Taiisha also didn’t want Nikki’s kill stolen.  Whatever their interest, Taiisha doubted the Ravens had any interest in keeping Edward alive.  Troubleshooters–even good ones–were easy enough to find.

“Maybe I don’t want Edward squeezed,” she lied.  A pretense of interest would grease the wheels of the occasionally recalcitrant information machine that Antonio was.  “I rather liked him.  What’s their intent toward him?”

Antonio shrugged, glad for any tiny opening up from Taiisha that he could work with.  He was a people person when it came down to it.  He got to know people, learned what made them tick.  Only if they never goddamn said anything, it was kind of hard to do.  “I might know a guy you could talk to,” he said.  He didn’t.

“Find me one.  Don’t care about treasure nonsense.  I just want to know Edward’s fate.”

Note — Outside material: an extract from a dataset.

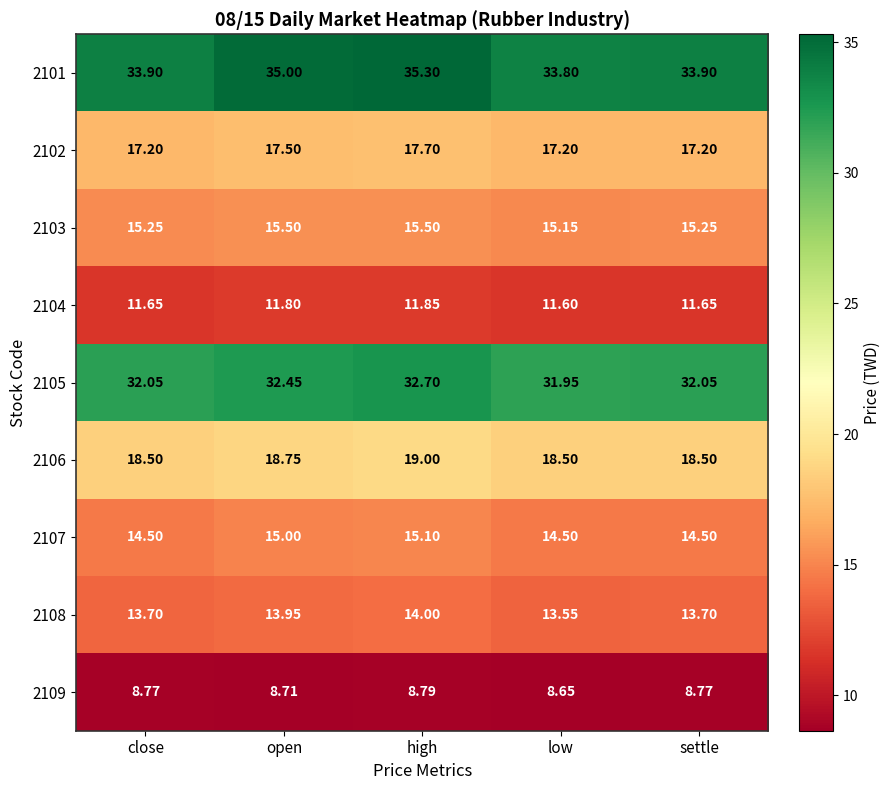

Which series changed the most between open and high?

2101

“Huh.  I’ll see if I can find anything out.”

“Do,” she said with a rare smile, and left him.

As soon as Taiisha was out of earshot, Antonio squeezed Tammy’s arm, speaking as much to himself as to her.  “That is one scary chick, eh babe?”

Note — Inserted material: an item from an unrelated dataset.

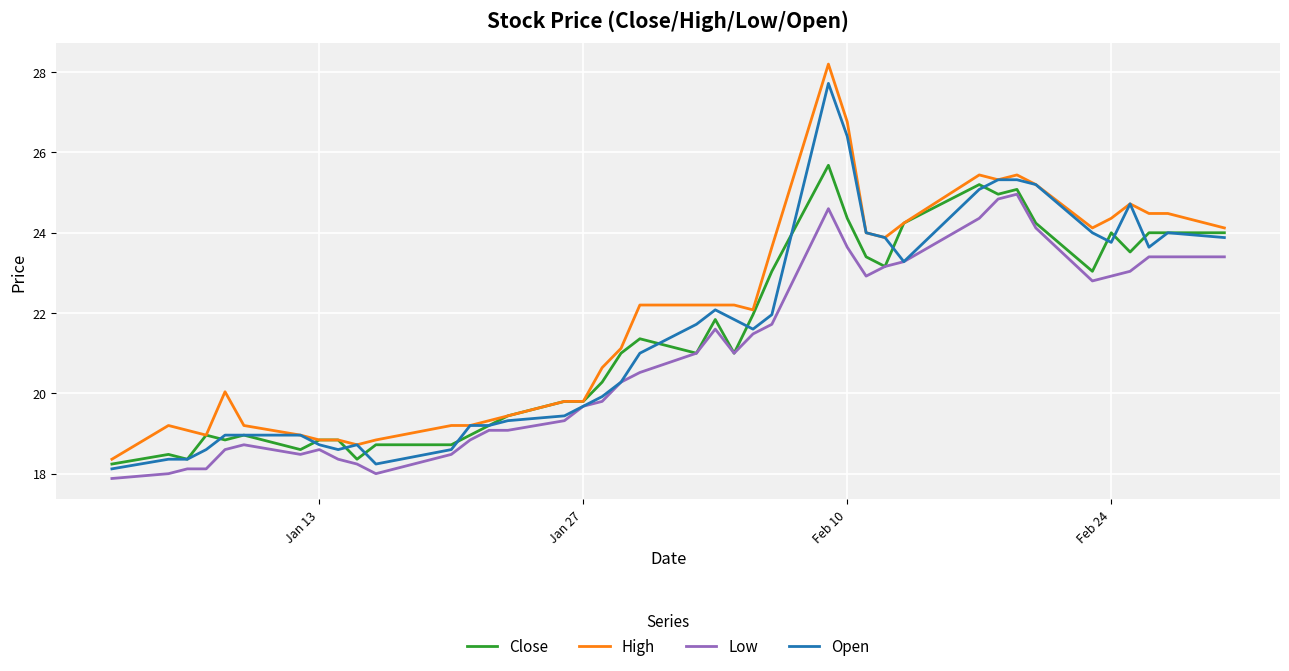

What is the maximum value for Low?

25.0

Tammy, whose name was actually Margie, nodded mutely, having only half-heard what Antonio had said.

Once finished with Antonio, Taiisha resumed following Nikki.  She trailed Nikki and Eddie to Denver.  She followed as she always had, using signs the girl left that Taiisha herself couldn’t even explain.  She’d been following Nikki for years, just by listening to some quiet inside voice that told her where the girl had gone, what exit she’d taken, what aisle of what store she’d been in, and she was always at the end of the trail.  Taiisha followed Nikki’s trail precisely, drifting through the stores and restrooms and out again.  She was almost a full day behind them.  She wasn’t in any particular hurry, and it amused her to go where Nikki had gone.

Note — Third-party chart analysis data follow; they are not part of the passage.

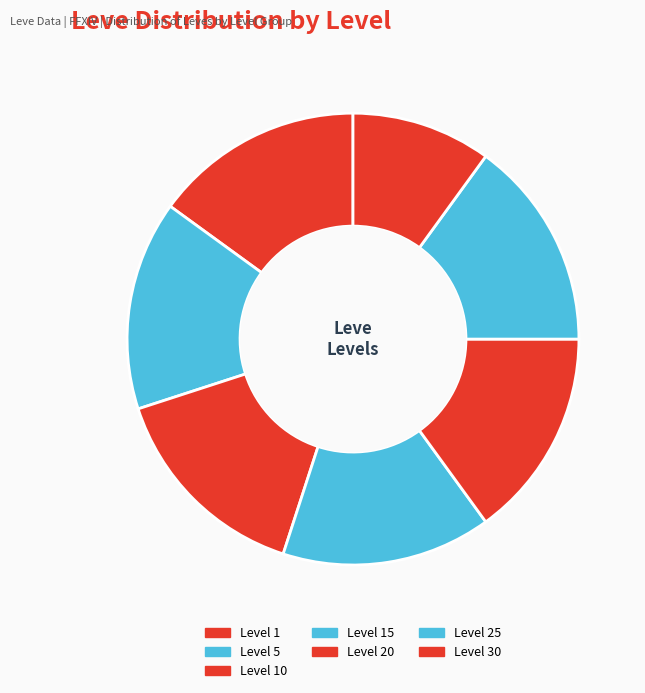

How many segments does this pie chart have?

7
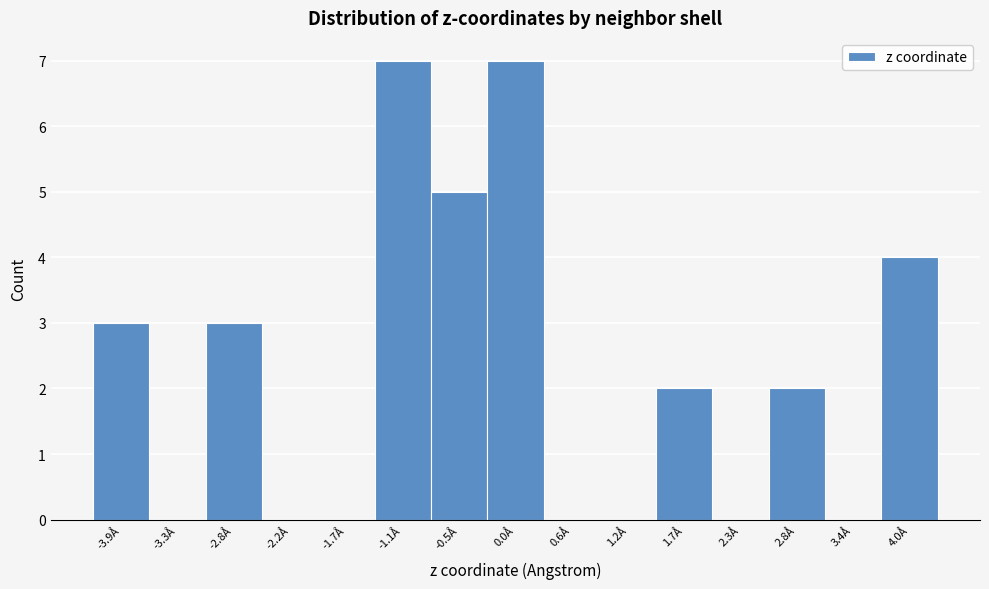

Reading left to right, list every bar in this chart as the range it spans on the x-axis followed by its height. Neither the bar edges nor the heights are printed on the chart, so give them approximately, as read against the axes.

-4.2 to -3.6: 3
-3.6 to -3.1: 0
-3.1 to -2.5: 3
-2.5 to -1.9: 0
-1.9 to -1.4: 0
-1.4 to -0.8: 7
-0.8 to -0.3: 5
-0.3 to 0.3: 7
0.3 to 0.9: 0
0.9 to 1.4: 0
1.4 to 2.0: 2
2.0 to 2.6: 0
2.6 to 3.1: 2
3.1 to 3.7: 0
3.7 to 4.2: 4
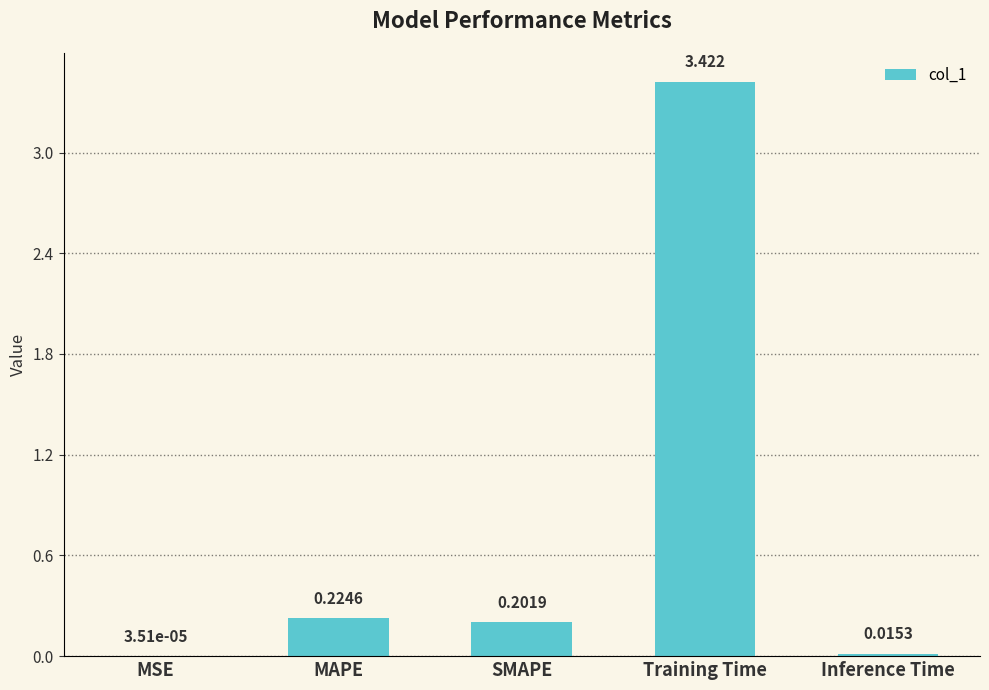

Where is the data nearest to the value 1?

MAPE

Once in Denver, Taiisha found the hotel Nikki and Edward were staying in.  They were in their room, likely for the night, so Taiisha sought a quick dinner.  She returned to find Nikki across the street in a laundromat.  Taiisha smiled to herself.  The girl was fastidious to a fault.  She looked content sorting her small pile of clothes.  When she finished loading the machine, she curled up in an uncomfortable-looking chair near the window.

Near the window!

In the dark!

Taiisha’s soft smile became a scowl.  The foolish girl’s guard was completely relaxed.  She needed to be waked up.